START INFORMATION SHOWN

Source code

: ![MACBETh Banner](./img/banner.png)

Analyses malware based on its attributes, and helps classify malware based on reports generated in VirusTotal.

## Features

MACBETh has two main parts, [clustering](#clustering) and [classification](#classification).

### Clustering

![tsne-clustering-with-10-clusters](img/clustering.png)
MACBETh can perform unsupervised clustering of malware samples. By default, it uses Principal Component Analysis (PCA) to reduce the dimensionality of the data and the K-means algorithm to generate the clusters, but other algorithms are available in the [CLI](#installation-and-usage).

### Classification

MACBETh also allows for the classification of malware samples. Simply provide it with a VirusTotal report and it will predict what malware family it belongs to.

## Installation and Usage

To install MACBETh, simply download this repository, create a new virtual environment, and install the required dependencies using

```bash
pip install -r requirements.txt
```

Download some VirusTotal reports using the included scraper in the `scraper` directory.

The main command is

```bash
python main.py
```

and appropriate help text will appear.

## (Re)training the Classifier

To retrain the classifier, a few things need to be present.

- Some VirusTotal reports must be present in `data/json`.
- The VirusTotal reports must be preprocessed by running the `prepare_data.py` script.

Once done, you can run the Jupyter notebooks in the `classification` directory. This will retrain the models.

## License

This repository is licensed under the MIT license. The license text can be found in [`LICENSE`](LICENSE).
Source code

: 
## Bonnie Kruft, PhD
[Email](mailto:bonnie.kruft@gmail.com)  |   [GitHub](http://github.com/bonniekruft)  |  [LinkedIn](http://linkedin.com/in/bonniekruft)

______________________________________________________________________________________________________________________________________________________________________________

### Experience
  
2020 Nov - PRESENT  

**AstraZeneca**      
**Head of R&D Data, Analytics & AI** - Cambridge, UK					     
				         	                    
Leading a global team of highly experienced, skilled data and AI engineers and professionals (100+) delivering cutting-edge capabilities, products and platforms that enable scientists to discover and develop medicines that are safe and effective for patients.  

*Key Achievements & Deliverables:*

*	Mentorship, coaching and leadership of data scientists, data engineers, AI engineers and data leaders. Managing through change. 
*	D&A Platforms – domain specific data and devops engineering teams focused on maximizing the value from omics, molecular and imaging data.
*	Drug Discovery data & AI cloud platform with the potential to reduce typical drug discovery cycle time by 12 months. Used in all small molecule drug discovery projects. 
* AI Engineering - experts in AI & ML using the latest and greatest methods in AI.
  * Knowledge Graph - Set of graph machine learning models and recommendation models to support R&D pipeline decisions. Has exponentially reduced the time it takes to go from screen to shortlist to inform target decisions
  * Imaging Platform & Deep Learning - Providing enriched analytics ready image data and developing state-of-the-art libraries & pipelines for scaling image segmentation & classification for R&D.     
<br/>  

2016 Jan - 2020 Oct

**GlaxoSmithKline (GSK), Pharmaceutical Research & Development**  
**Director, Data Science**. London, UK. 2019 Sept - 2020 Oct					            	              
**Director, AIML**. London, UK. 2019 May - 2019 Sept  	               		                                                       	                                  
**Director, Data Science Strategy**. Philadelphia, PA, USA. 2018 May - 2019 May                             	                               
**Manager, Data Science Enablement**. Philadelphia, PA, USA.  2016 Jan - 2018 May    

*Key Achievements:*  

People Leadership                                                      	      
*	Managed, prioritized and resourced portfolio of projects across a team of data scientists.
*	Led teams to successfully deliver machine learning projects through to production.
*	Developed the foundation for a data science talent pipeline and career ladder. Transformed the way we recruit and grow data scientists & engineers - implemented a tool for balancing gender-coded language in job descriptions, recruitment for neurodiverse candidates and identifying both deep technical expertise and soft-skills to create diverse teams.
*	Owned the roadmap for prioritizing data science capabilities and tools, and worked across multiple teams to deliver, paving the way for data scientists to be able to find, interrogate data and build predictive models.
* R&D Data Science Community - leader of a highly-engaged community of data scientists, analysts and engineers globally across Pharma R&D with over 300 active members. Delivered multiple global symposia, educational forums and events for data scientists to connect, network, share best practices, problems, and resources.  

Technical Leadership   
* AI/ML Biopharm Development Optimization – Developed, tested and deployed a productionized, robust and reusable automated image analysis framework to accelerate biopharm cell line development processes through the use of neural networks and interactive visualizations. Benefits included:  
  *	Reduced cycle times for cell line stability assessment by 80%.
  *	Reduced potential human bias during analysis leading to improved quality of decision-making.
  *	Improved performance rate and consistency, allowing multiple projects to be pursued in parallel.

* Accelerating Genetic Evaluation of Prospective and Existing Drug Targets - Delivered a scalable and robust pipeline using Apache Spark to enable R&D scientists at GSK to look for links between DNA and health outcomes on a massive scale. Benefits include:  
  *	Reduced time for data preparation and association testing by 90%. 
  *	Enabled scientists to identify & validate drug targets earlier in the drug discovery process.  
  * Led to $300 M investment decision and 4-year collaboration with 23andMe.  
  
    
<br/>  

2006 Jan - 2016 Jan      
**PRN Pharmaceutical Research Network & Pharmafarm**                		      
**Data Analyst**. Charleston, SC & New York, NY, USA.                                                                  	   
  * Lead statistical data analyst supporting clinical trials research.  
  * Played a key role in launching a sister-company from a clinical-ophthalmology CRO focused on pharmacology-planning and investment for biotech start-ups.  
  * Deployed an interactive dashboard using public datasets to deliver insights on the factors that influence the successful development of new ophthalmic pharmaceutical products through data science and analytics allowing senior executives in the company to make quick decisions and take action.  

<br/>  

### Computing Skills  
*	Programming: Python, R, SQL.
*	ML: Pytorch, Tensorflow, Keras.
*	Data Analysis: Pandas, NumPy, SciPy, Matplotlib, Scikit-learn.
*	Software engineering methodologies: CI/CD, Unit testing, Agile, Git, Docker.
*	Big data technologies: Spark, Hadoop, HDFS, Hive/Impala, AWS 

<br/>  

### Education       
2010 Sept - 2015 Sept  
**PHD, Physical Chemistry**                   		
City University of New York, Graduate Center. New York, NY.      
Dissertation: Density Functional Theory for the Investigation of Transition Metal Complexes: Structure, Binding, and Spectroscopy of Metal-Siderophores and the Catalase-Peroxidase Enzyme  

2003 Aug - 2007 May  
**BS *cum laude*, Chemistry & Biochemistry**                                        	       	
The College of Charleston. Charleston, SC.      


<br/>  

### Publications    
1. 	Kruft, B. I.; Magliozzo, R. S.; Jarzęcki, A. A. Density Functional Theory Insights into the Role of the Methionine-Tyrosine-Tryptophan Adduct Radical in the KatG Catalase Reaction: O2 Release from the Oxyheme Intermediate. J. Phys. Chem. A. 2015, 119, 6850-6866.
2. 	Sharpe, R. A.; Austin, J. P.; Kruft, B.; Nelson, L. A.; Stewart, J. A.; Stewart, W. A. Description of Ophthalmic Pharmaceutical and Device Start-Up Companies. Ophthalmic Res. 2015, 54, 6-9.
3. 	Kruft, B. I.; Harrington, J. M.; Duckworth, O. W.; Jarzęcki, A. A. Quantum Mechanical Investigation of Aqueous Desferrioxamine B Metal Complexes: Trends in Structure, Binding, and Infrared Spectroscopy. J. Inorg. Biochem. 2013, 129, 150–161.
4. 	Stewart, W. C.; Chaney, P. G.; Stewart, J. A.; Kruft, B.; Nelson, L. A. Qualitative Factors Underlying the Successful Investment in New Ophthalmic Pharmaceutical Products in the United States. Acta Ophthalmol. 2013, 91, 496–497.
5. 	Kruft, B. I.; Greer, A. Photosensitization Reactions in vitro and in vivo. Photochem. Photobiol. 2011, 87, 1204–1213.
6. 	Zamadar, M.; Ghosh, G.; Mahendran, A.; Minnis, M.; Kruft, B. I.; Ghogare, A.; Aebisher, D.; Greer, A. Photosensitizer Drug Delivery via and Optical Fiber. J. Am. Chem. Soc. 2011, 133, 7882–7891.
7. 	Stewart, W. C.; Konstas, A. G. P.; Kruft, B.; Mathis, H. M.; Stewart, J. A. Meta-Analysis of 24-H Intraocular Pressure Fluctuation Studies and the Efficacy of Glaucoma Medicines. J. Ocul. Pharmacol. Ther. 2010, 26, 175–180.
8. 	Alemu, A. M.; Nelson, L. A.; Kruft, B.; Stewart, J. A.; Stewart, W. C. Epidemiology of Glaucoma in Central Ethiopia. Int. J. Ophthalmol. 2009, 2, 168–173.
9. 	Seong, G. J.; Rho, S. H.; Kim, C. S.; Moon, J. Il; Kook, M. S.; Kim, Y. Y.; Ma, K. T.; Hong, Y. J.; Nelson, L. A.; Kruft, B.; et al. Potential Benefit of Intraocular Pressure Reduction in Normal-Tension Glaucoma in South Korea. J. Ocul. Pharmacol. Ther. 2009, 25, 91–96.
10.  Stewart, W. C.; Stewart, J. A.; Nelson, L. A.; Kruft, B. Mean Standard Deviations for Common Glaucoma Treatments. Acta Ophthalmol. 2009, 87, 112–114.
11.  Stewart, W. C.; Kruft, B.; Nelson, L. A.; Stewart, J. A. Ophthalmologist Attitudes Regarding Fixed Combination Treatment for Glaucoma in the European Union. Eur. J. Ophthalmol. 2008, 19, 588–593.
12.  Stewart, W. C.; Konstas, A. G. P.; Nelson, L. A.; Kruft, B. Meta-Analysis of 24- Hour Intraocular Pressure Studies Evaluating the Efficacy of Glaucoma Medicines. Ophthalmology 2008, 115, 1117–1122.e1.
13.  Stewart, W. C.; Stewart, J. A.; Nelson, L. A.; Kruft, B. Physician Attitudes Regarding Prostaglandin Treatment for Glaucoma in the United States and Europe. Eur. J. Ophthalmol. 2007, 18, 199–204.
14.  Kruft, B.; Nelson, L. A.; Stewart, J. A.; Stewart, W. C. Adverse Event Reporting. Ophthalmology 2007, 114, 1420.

END INFORMATION SHOWN

### ASSIGNMENT
Search the data for the word "United" and copy each line where it appears.

### REPLY
4. 	Stewart, W. C.; Chaney, P. G.; Stewart, J. A.; Kruft, B.; Nelson, L. A. Qualitative Factors Underlying the Successful Investment in New Ophthalmic Pharmaceutical Products in the United States. Acta Ophthalmol. 2013, 91, 496–497.
13.  Stewart, W. C.; Stewart, J. A.; Nelson, L. A.; Kruft, B. Physician Attitudes Regarding Prostaglandin Treatment for Glaucoma in the United States and Europe. Eur. J. Ophthalmol. 2007, 18, 199–204.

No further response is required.